Collection entries
____________
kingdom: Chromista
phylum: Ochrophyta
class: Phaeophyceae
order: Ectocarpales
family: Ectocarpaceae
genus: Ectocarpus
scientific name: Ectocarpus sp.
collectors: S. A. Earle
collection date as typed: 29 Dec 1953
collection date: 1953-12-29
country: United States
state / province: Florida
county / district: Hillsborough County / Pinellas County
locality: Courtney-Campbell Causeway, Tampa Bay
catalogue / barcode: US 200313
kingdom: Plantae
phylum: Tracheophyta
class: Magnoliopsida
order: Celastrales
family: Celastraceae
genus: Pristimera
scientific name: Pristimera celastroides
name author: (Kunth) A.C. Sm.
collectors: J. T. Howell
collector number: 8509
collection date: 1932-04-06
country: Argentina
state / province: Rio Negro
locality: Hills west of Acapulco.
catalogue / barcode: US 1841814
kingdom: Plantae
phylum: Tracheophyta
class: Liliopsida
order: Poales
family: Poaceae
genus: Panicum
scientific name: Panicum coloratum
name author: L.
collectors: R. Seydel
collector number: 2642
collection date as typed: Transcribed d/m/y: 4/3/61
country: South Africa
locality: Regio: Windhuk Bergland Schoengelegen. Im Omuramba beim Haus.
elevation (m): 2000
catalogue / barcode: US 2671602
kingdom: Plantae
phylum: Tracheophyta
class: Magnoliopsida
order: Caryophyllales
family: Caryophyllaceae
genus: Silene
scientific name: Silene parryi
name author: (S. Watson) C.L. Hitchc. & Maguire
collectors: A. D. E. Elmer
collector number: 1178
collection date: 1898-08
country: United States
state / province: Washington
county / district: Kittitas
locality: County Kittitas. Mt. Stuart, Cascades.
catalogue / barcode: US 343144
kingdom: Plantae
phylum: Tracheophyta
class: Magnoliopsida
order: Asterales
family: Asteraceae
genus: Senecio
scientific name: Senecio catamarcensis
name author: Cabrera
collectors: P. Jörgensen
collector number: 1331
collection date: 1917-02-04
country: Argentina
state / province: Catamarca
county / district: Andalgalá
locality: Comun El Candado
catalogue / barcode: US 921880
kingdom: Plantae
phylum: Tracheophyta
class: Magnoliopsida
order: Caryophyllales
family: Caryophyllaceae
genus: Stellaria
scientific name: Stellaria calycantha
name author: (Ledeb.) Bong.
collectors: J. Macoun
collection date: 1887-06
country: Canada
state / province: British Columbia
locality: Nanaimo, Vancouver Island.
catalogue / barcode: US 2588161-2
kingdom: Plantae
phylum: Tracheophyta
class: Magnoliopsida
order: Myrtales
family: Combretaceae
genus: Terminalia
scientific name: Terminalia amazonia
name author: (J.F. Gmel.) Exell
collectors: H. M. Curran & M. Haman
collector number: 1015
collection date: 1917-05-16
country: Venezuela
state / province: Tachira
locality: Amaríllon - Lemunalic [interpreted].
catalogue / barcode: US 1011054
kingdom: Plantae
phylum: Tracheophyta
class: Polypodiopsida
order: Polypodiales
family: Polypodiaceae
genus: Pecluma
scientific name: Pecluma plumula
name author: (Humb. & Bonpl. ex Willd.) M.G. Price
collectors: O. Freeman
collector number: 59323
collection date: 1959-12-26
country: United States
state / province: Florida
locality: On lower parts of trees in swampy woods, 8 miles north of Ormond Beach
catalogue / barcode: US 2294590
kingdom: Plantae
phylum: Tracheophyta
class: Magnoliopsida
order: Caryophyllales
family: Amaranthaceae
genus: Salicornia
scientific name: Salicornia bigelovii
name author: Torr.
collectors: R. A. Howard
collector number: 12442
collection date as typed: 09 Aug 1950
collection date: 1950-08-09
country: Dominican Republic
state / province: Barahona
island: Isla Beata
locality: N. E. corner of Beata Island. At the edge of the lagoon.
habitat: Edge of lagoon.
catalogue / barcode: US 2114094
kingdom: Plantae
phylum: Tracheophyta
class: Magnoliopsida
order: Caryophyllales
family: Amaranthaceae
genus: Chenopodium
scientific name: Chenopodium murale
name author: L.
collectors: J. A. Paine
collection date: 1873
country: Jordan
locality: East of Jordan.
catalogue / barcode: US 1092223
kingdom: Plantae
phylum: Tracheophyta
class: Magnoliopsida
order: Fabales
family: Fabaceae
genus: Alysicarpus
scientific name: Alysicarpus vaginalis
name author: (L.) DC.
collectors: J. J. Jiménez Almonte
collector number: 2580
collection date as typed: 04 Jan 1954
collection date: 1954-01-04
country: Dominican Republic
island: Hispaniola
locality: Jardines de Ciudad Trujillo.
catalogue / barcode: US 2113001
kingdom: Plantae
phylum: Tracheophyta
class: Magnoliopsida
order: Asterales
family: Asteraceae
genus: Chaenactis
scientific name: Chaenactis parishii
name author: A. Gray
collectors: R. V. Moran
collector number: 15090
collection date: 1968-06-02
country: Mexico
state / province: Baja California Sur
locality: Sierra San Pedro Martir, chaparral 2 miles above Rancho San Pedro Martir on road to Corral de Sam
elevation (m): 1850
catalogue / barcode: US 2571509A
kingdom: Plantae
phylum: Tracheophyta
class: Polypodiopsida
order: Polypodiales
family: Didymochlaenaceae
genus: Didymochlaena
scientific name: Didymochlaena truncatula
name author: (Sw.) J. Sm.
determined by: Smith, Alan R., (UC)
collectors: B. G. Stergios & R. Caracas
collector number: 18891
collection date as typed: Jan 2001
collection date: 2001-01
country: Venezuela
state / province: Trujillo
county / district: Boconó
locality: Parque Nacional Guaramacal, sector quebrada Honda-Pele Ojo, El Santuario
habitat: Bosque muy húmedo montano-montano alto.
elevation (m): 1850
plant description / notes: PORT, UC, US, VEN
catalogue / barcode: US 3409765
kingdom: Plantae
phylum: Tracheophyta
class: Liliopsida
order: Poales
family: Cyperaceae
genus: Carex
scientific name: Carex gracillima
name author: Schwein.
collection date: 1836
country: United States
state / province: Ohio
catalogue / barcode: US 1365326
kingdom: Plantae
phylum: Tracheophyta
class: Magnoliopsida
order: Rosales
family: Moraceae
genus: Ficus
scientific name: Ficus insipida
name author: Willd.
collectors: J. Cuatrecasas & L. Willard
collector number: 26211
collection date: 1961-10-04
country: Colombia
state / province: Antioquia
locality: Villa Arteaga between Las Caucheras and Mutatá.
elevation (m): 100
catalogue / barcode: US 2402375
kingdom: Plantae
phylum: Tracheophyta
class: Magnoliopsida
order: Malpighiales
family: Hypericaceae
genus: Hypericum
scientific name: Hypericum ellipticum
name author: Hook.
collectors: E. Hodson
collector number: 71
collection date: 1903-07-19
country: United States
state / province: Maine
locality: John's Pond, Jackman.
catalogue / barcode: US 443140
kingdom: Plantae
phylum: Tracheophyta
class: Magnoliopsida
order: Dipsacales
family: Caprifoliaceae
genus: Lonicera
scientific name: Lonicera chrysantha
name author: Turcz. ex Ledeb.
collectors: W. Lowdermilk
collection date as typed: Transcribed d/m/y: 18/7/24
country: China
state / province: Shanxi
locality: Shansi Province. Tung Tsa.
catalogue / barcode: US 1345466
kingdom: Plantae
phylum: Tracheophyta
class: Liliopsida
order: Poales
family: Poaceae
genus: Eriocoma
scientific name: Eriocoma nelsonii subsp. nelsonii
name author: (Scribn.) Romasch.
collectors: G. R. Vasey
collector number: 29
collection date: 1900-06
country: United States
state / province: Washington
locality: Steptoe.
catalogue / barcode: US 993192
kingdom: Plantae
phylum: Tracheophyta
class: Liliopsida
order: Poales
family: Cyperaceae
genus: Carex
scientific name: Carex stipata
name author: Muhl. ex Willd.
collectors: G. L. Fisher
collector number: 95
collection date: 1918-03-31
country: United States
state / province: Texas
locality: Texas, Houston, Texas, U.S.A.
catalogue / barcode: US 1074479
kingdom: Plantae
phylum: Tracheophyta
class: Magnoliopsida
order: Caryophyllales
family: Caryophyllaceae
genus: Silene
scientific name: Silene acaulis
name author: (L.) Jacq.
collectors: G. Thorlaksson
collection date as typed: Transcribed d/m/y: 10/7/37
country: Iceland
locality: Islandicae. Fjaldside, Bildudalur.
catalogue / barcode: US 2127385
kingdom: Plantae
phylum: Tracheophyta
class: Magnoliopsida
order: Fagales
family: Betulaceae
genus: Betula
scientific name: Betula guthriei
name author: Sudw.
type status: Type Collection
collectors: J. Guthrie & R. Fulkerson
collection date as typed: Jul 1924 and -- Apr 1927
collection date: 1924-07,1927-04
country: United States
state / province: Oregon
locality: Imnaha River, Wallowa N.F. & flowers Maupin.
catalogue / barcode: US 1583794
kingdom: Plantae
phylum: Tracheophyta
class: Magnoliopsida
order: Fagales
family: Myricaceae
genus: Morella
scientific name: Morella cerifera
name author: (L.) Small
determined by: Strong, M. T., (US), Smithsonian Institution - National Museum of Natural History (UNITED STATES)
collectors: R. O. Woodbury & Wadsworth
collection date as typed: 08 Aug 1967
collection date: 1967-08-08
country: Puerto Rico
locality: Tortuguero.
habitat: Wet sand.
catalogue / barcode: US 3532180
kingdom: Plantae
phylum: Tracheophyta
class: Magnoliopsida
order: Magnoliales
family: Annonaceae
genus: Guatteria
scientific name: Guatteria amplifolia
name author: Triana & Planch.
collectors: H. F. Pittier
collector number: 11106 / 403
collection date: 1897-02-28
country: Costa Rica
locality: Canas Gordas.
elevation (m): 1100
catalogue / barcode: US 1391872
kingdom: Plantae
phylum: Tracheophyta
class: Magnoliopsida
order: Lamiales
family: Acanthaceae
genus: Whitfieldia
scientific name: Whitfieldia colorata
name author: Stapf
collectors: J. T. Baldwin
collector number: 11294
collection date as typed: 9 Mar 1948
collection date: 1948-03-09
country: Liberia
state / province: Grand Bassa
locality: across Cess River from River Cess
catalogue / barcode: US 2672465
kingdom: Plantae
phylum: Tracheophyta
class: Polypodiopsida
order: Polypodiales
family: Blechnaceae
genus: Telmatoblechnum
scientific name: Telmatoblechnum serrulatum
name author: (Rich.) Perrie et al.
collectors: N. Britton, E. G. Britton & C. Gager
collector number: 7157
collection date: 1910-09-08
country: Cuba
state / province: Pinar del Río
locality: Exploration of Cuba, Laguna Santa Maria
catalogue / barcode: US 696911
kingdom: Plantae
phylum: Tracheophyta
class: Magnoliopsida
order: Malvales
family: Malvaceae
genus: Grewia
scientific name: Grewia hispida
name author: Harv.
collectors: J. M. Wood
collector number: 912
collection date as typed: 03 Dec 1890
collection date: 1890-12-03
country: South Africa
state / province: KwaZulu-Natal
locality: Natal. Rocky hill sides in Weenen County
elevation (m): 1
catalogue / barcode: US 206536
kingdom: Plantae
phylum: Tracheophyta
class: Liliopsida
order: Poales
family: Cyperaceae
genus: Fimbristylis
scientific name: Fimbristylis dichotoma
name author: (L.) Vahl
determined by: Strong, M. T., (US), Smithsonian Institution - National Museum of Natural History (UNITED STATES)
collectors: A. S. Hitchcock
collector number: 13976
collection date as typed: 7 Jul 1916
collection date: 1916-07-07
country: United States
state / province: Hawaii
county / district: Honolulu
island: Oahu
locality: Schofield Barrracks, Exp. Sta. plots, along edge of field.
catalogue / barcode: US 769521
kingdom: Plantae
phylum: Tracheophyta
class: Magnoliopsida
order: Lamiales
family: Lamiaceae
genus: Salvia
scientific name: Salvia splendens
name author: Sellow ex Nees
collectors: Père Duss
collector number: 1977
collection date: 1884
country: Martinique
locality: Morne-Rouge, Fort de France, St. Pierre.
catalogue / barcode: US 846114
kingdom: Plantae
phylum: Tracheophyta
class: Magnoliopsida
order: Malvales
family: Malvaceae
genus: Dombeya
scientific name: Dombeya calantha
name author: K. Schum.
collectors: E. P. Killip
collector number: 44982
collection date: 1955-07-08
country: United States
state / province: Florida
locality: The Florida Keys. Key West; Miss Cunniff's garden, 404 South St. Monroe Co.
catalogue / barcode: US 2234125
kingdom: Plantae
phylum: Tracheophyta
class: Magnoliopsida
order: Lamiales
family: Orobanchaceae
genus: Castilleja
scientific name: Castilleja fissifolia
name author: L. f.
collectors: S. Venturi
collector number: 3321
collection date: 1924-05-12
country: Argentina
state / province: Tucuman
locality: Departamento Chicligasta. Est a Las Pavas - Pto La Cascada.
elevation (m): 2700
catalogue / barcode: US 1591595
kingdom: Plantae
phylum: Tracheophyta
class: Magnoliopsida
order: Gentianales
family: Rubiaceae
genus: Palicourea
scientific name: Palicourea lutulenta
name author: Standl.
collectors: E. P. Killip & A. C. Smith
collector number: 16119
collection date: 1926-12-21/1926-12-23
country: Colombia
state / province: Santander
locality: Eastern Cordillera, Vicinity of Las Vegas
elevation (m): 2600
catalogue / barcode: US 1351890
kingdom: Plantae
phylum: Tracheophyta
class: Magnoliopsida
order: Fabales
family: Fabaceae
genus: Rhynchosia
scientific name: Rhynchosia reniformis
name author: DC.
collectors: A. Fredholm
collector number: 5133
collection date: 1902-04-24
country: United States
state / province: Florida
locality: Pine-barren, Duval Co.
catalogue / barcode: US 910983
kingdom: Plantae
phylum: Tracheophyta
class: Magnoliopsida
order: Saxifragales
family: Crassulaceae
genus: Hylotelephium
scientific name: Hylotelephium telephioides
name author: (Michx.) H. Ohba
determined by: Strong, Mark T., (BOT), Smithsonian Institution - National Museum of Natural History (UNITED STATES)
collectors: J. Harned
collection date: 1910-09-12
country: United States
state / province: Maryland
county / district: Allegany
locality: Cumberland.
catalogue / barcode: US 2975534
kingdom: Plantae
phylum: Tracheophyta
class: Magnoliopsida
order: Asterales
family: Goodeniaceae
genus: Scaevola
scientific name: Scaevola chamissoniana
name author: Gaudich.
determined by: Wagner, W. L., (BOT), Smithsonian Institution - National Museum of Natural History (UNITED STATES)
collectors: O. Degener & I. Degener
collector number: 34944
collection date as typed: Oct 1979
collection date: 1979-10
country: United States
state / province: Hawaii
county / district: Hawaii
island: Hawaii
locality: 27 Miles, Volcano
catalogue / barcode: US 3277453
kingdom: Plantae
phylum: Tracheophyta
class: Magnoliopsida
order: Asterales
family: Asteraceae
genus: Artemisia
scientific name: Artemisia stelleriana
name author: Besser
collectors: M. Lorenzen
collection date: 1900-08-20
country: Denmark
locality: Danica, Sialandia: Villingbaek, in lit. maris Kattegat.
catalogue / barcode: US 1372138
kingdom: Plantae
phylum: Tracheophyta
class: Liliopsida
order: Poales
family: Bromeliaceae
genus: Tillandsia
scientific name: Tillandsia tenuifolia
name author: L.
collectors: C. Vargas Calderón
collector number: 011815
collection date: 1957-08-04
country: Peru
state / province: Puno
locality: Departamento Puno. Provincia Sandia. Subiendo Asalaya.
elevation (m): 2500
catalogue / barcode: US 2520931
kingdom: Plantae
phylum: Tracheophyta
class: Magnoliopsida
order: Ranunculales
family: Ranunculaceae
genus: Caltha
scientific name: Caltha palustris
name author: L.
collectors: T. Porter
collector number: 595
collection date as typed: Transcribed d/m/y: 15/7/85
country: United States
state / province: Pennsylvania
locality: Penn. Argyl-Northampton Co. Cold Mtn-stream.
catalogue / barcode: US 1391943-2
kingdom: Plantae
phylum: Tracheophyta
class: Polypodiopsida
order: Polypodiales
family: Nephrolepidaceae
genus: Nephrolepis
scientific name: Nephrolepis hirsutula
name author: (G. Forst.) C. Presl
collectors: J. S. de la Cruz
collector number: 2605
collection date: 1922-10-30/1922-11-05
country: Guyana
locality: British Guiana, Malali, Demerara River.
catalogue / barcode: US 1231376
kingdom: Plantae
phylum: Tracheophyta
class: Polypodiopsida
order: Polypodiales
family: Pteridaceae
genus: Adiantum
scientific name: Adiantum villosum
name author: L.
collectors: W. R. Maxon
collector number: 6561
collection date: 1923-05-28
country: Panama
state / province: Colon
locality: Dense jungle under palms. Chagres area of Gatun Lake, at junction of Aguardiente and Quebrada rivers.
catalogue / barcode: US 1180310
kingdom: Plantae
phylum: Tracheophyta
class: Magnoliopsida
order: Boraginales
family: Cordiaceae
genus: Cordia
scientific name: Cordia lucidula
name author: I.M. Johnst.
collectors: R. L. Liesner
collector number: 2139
____________
→ **WHAT YOU ARE ASKED TO DO**
Reproduce the items from the line with "collection date: 1961-10-04" up to and including the line with "order: Malpighiales", swapping "locality" for "site" and leaving everything else unchanged.

→ **THE SOLUTION**
collection date: 1961-10-04
country: Colombia
state / province: Antioquia
site: Villa Arteaga between Las Caucheras and Mutatá.
elevation (m): 100
catalogue / barcode: US 2402375
kingdom: Plantae
phylum: Tracheophyta
class: Magnoliopsida
order: Malpighiales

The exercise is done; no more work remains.